Hi, in our system we ingest various video inputs via hardware V4L2 inputs and have them written into DMA buffers we allocate prior to ingest beginning (We have methods for JetPack 4 and 5). These DMA buffers then have their frames scaled, their colour spaces converted to YUV420 during the NvBufferTransform or NvTransform calls. Things get shuffled around a bit more, and eventually the video frames are rendered on the screen directly from DMA with EGL.

The problem I’m facing is when the resolutions we’re ingesting are between 856x480 to 960x540 (that we’ve tried to far) where there appears to be a buffer pitch mismatch and the frame looks fragmented and incorrect. Other resolutions of 1920x1080, 1280x720, 640x360, and a few other lower ones all work and display fine (again all the input colourspaces are YUV 422). The only difference I can see is when inspecting the NvBufferParams (or the equivalent on JP5) and seeing how the pitch is over 2x the width whereas all other resolutions are 2x exactly. For example for 640x360 the pitch is 1280, and for 1920 it’s 3840, however for 960 it’s 2048 instead of the expected 1920. This is the only lead I have as to why the frame wouldn’t be correct for these specific resolutions.

We’re also seeing issues with NV12 at all resolutions however 1280x720 has a correct pitch of 1280 and the luminance looks correct but chrominance looks wrong.

Do you know any reason why the 960 pitch acts like this? Is there anything we can do to try adjust the pitches back?

I’m seeing the same behaviour in the jetson_multimedia_api 12_camera_v4l2_cuda sample with the launch string of ./camera_v4l2_cuda -d /dev/video0 -s 960x540 -f YUYV -v
Occurs on Jetpack 4.6 (On Xavier NX) and Jetpack 5.1.2 (On Orin NX)

YUV422 960x540:

NV12 1080p:

This is expected since there is alignment for DMA buffer.
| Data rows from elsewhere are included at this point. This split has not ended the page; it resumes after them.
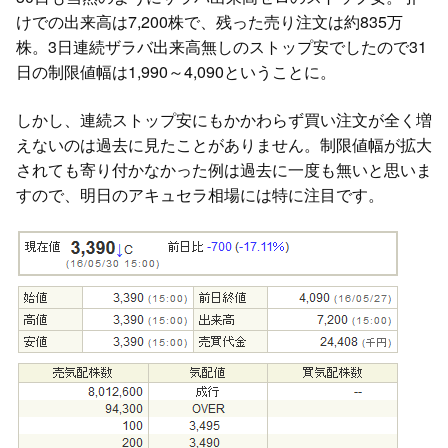
けでの出来高は7,200株で、残った売り注文は約835万
株。3日連続ザラバ出来高無しのストップ安でしたので31
日の制限値幅は1,990～4,090ということに。
しかし、連続ストップ安にもかかわらず買い注文が全く増
えないのは過去に見たことがありません。制限値幅が拡大
されても寄り付かなかった例は過去に一度も無いと思いま
すので、明日のアキュセラ相場には特に注目です。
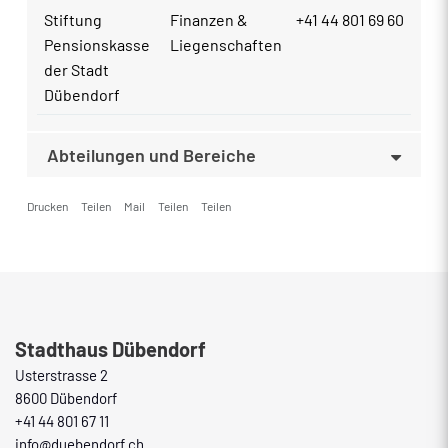
Stiftung
Finanzen &
+41 44 801 69 60
Pensionskasse
Liegenschaften
der Stadt
Dübendorf
Abteilungen und Bereiche
Drucken
Teilen
Mail
Teilen
Teilen
Fusszeile
Stadthaus Dübendorf
Usterstrasse 2
8600 Dübendorf
+41 44 801 67 11
info@duebendorf.ch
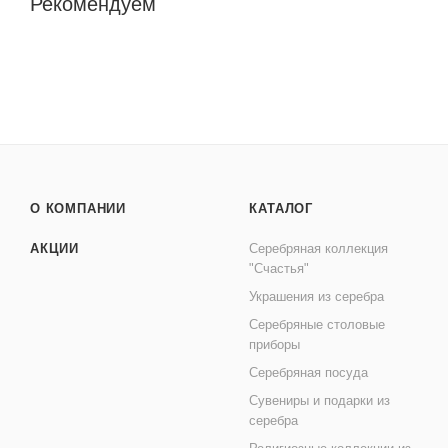
Рекомендуем
О КОМПАНИИ
КАТАЛОГ
АКЦИИ
Серебряная коллекция
"Счастья"
Украшения из серебра
Серебряные столовые
приборы
Серебряная посуда
Сувениры и подарки из
серебра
For certain resolution, pitch is not equal to width and the frame data has to be copied line by line. To match the alignment of DMA buffer. In the 12 sample, there’s mechanism to check this. If the frame data cannot fit alignment, the frame will be captured to CPU buffer first, and then copy to DMA buffer.

I find it very odd that a pitch of 1920 is not supported by the DMA alignment! Is there any documentation anywhere that talks about the memory alignment that would let me deduce what is and isn’t supported directly?

Secondly, the first image I provided is from the default 12 camera sample, so the mechanism internally doesn’t work. (I had a look for it through the sample but I’m not sure where it is.)

Please check the 12 sample and there is an if condition:

        if (ctx->cam_pixfmt == V4L2_PIX_FMT_GREY &&
            pSurf->surfaceList[0].pitch != pSurf->surfaceList[0].width)
            ctx->capture_dmabuf = false;

Please modify it to

        if (pSurf->surfaceList[0].pitch != pSurf->surfaceList[0].width)
            ctx->capture_dmabuf = false;

And try with your camera source.

You can get pitch, width, height of an NvBufSurface from surfaceList[0].pitch, surfaceList[0].width, surfaceList[0].height.

I saw this part and figured this was what you may have been referring to but figured I should just wait and see. Won’t this mean that no camera source will ever use DMA ingest with the sample? Opening a 1920x1080 YUV420 NvBuffer with pitched memory results in a pitch of 2048, meaning you would force CPU to always be used no matter what.

I hardly see this as a solution, and am still seeking DMA alignment information.

You can get data alignment by checking the parameters:

Please check if your source can generate frame data to fit the alignment. If not, please capture to CPU buffer first and then copy to NvBufSurface.